*What is required:*
Please quote every line of text in the data below verbatim, leaving out the pictures.

*Excerpted data:*
——————

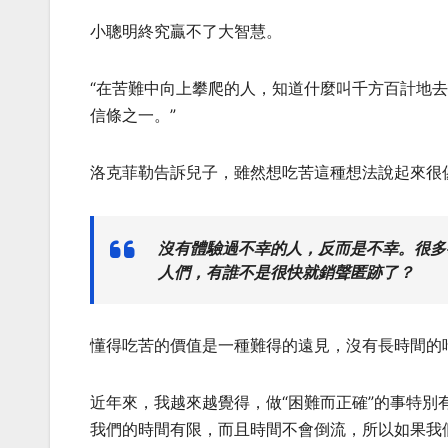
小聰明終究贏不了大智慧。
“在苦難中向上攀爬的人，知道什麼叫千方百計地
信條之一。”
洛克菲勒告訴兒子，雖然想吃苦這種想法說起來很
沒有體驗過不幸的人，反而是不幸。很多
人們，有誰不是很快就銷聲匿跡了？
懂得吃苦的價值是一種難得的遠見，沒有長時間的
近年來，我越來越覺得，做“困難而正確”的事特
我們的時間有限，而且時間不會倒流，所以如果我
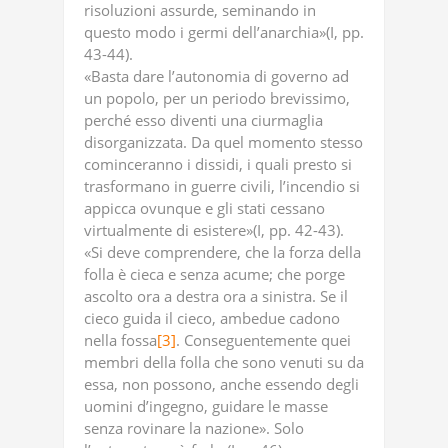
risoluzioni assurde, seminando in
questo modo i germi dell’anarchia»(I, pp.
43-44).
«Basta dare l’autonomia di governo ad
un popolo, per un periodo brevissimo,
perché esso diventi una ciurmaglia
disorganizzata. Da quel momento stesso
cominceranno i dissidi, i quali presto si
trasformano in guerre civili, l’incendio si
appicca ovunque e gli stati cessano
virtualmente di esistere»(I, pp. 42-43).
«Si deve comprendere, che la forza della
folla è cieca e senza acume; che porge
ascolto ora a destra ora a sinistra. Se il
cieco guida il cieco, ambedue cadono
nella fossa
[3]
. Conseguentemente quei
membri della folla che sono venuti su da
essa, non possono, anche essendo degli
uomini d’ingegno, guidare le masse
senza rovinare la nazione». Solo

——————

*Answer space:*
小聰明終究贏不了大智慧。
“在苦難中向上攀爬的人，知道什麼叫千方百計地
信條之一。”
洛克菲勒告訴兒子，雖然想吃苦這種想法說起來很
沒有體驗過不幸的人，反而是不幸。很多
人們，有誰不是很快就銷聲匿跡了？
懂得吃苦的價值是一種難得的遠見，沒有長時間的
近年來，我越來越覺得，做“困難而正確”的事特
我們的時間有限，而且時間不會倒流，所以如果我
risoluzioni assurde, seminando in
questo modo i germi dell’anarchia»(I, pp.
43-44).
«Basta dare l’autonomia di governo ad
un popolo, per un periodo brevissimo,
perché esso diventi una ciurmaglia
disorganizzata. Da quel momento stesso
cominceranno i dissidi, i quali presto si
trasformano in guerre civili, l’incendio si
appicca ovunque e gli stati cessano
virtualmente di esistere»(I, pp. 42-43).
«Si deve comprendere, che la forza della
folla è cieca e senza acume; che porge
ascolto ora a destra ora a sinistra. Se il
cieco guida il cieco, ambedue cadono
nella fossa
[3]
. Conseguentemente quei
membri della folla che sono venuti su da
essa, non possono, anche essendo degli
uomini d’ingegno, guidare le masse
senza rovinare la nazione». Solo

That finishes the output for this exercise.